Alba, la bimba down adottata da papà single
La storia di Alba, la bimba down adottata dopo essere stata rifiutata da 30 famiglie: "La sindrome di down non è una malattia ma un modo di essere".
La storia di Alba, la bimba down adottata dopo essere stata rifiutata da 30 famiglie: “La sindrome di down non è una malattia ma un modo di essere“. Alba è una bambina che è stata abbandonata dalla mamma perché affetta dalla sindrome di down, dopo essere stata rifiutata da ben 30 famiglie, ad adottarla è stato un papà single.
La loro storia ha commosso tutti, Luca Trapanese è l’uomo che ha voluto prendersi con sé Alba e ha voluto spiegare che la società in cui viviamo non è pronta ad affrontare la disabilità e quel rifiuto da parte di 30 famiglie è una responsabilità di tutti.
Luca e Alba sono ormai una famiglia a tutti gli effetti, Luca nel gennaio del 2017 aveva presentato la richiesta di affido per un minore che il Tribunale non riusciva a collocare in una famiglia “tradizionale”, così a luglio dello stesso anno, il Tribunale ha affidato Alba all’uomo. La bimba aveva appena 30 giorni ed è affetta dalla sindrome di down, nessuno voleva adottarla ma Luca, papà single e omosessuale, se l’è presa con sé. “Io dirò ad Alba che non è una bambina malata e cioè che la sindrome di down non è una malattia, ma un modo di essere. La madre l’ha lasciata in ospedale perché sapeva che sarei andato a prenderla. Questo racconterò un giorno ad Alba“.

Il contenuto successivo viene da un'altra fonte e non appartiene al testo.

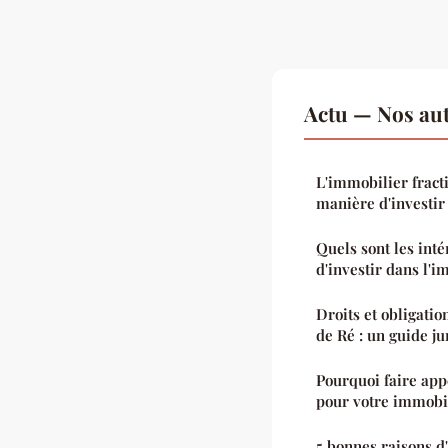
Actu — Nos aut
L'immobilier fract
manière d'investir
Quels sont les inté
d'investir dans l'
Droits et obligatio
de Ré : un guide j
Pourquoi faire app
pour votre immobil
5 bonnes raisons d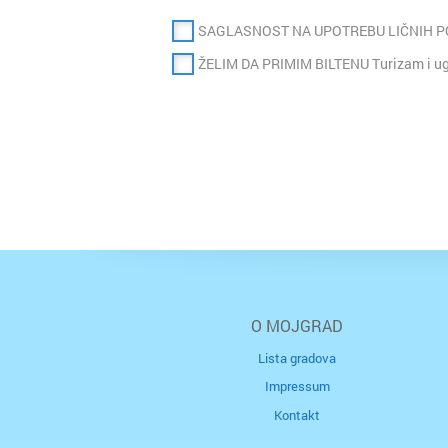
SAGLASNOST NA UPOTREBU LIČNIH 
ŽELIM DA PRIMIM BILTENU Turizam i ugo
O MOJGRAD
Lista gradova
Impressum
Kontakt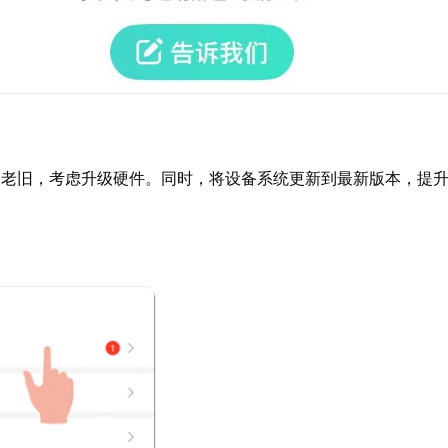
备老旧，考虑升级硬件。同时，将设备系统更新到最新版本，提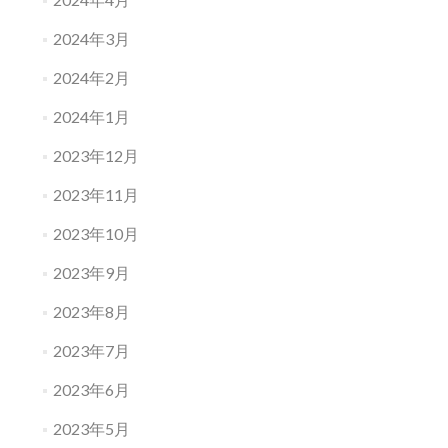
2024年3月
2024年2月
2024年1月
2023年12月
2023年11月
2023年10月
2023年9月
2023年8月
2023年7月
2023年6月
2023年5月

Nel nostro Paese, secondo l’articolo 44 della legge 184/1983, una persona single può chiedere l’affido preadottivo di un minore in diversi casi, ad esempio perché non sono state individuate delle coppie idonee o perché nessuna famiglia “tradizionale” è disponibile a prendersi cura di un bambino oppure se esistono condizioni di disabilità.

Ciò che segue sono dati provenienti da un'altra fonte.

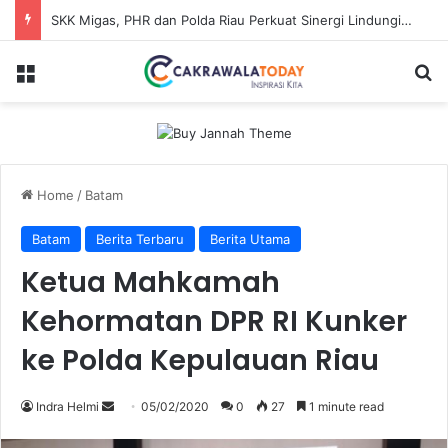
SKK Migas, PHR dan Polda Riau Perkuat Sinergi Lindungi Aset Negara demi Menjaga Ketahanan Energi Nasional
Menu
Se
Home
/
Batam
Batam
Berita Terbaru
Berita Utama
Ketua Mahkamah
Kehormatan DPR RI Kunker
ke Polda Kepulauan Riau
Send
Indra Helmi
05/02/2020
0
27
1 minute read
an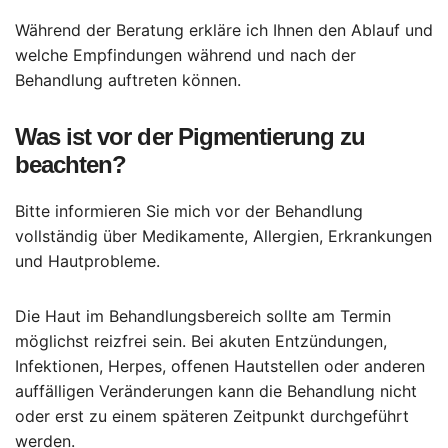
Während der Beratung erkläre ich Ihnen den Ablauf und
welche Empfindungen während und nach der
Behandlung auftreten können.
Was ist vor der Pigmentierung zu
beachten?
Bitte informieren Sie mich vor der Behandlung
vollständig über Medikamente, Allergien, Erkrankungen
und Hautprobleme.
Die Haut im Behandlungsbereich sollte am Termin
möglichst reizfrei sein. Bei akuten Entzündungen,
Infektionen, Herpes, offenen Hautstellen oder anderen
auffälligen Veränderungen kann die Behandlung nicht
oder erst zu einem späteren Zeitpunkt durchgeführt
werden.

Luca ha spiegato: “Sarebbe semplice dire che quelle coppie l’hanno rifiutata. Non si pensa che quelle coppie hanno dovuto ammettere di avere una loro disabilità, perché non possono avere figli. Magari sono coppie che per anni hanno provato a fare l’inseminazione artificiale e non ci sono riuscite. Si sono poi dovute orientare verso l’adozione, farsi giudicare, giustamente, dai servizi sociali da un percorso lunghissimo con le psicologhe. Poi c’è l’attesa, l’idoneità all’adozione e poi all’improvviso ti chiamano e ti dicono che c’è un neonato. Che è quello che tutti vogliono. Ma ha 30 giorni e la sindrome di down. Molto spesso mi interrogo su questi no, perché ci sono stati?“.

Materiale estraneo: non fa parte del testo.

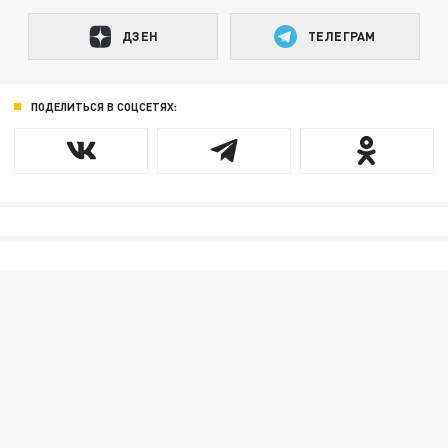
ДЗЕН
ТЕЛЕГРАМ
ПОДЕЛИТЬСЯ В СОЦСЕТЯХ: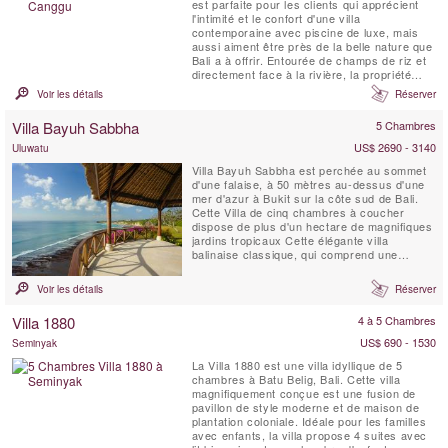
est parfaite pour les clients qui apprécient
l'intimité et le confort d'une villa
contemporaine avec piscine de luxe, mais
aussi aiment être près de la belle nature que
Bali a à offrir. Entourée de champs de riz et
directement face à la rivière, la propriété
offre une vue imprenable depuis le séjour.
Voir les détails
Réserver
Villa Bayuh Sabbha
5 Chambres
US$ 2690 - 3140
Uluwatu
Villa Bayuh Sabbha est perchée au sommet
d'une falaise, à 50 mètres au-dessus d'une
mer d'azur à Bukit sur la côte sud de Bali.
Cette Villa de cinq chambres à coucher
dispose de plus d'un hectare de magnifiques
jardins tropicaux Cette élégante villa
balinaise classique, qui comprend une
maison d'hôtes de deux chambres
autonome, est au complet et dispose
Voir les détails
Réserver
d'installations exceptionnelles, dont deux
piscines, un gymnase, un court de tennis et
Villa 1880
4 à 5 Chambres
une aire de jeux pour enfants....
US$ 690 - 1530
Seminyak
La Villa 1880 est une villa idyllique de 5
chambres à Batu Belig, Bali. Cette villa
magnifiquement conçue est une fusion de
pavillon de style moderne et de maison de
plantation coloniale. Idéale pour les familles
avec enfants, la villa propose 4 suites avec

Secondo Luca, oggi una coppia che ha un figlio disabile viene vista come una coppia sfortunata che deve affrontare tantissimi problemi burocratici, non c’è quindi un accompagnamento psicologico, “quando nasce un bambino disabile, la coppia se lo porta a casa e rimane da sola. Queste persone sono impreparate. Oltre alla fatica dell’accettazione devono vivere anche l’abbandono da parte delle istituzioni. Io dico sempre, quindi, che questo non è un no di 7, 20 o 30 famiglie. Ma è un no di una società”.